Multi-label image classification is a fundamental but challenging task towards general visual understanding. Existing methods found the region-level cues (e.g., features from RoIs) can facilitate multi-label classification. Nevertheless, such methods usually require laborious object-level annotations (i.e., object labels and bounding boxes) for effective learning of the object-level visual features. In this paper, we propose a novel and efficient deep framework to boost multi-label classification by distilling knowledge from weakly-supervised detection task without bounding box annotations.
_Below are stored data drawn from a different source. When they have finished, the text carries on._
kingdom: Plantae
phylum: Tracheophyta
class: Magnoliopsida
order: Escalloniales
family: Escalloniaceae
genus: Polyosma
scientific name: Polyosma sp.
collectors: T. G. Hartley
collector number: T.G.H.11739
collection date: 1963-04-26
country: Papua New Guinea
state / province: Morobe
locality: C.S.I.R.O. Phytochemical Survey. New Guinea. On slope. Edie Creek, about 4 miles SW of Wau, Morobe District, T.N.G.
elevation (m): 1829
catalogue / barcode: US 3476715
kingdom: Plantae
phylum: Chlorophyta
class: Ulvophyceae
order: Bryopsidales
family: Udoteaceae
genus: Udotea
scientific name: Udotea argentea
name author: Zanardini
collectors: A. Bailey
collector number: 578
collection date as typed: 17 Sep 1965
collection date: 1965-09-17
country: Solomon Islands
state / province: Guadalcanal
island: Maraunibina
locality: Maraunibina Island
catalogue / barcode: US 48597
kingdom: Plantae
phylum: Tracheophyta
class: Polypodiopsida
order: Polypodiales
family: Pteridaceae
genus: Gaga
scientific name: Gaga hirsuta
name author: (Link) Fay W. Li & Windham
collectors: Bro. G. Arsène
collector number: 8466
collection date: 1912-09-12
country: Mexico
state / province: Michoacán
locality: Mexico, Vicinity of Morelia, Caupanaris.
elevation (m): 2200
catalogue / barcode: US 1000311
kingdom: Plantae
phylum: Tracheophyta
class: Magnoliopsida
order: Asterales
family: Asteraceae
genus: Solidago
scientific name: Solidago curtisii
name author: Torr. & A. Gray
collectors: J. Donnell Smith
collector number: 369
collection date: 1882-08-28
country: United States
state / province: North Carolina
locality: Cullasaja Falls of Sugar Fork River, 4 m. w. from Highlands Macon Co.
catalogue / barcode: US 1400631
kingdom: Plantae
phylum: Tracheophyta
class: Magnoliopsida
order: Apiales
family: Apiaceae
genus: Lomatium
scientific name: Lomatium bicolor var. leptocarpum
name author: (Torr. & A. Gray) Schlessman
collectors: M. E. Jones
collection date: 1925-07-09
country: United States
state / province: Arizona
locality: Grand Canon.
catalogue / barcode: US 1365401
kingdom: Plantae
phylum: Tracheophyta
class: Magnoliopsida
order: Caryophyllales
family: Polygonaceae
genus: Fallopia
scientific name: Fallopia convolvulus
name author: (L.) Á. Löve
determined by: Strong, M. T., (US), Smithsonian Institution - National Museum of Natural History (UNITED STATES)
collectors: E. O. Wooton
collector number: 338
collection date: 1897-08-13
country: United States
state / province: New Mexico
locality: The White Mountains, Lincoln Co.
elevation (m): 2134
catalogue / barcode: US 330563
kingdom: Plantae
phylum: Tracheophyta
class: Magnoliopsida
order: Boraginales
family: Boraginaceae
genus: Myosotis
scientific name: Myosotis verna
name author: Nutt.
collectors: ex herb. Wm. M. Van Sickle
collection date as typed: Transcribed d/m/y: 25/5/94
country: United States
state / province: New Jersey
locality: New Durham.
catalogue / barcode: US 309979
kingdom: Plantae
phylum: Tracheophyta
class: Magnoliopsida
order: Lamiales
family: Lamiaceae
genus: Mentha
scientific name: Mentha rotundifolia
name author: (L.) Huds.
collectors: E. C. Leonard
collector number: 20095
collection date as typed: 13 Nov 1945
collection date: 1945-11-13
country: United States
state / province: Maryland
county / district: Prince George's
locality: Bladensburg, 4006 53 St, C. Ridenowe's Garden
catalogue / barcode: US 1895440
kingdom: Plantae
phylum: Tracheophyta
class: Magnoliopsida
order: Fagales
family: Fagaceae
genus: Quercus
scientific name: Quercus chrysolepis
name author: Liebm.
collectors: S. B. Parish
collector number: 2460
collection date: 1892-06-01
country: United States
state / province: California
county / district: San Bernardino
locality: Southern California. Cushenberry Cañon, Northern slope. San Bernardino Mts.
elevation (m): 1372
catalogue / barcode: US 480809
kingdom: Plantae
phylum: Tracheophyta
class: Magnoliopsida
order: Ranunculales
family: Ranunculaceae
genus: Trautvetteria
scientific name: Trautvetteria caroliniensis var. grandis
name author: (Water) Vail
Specifically, given the image-level annotations, (1) we first develop a weakly-supervised detection (WSD) model, and then (2) construct an end-to-end multi-label image classification framework augmented by a knowledge distillation module that guides the classification model by the WSD model according to the class-level predictions for the whole image and the object-level visual features for object RoIs. The WSD model is the teacher model and the classification model is the student model. After this cross-task knowledge distillation, the performance of the classification model is significantly improved and the efficiency is maintained since the WSD model can be safely discarded in the test phase. Extensive experiments on two large-scale datasets (MS-COCO and NUS-WIDE) show that our framework achieves superior performances over the state-of-the-art methods on both performance and efficiency.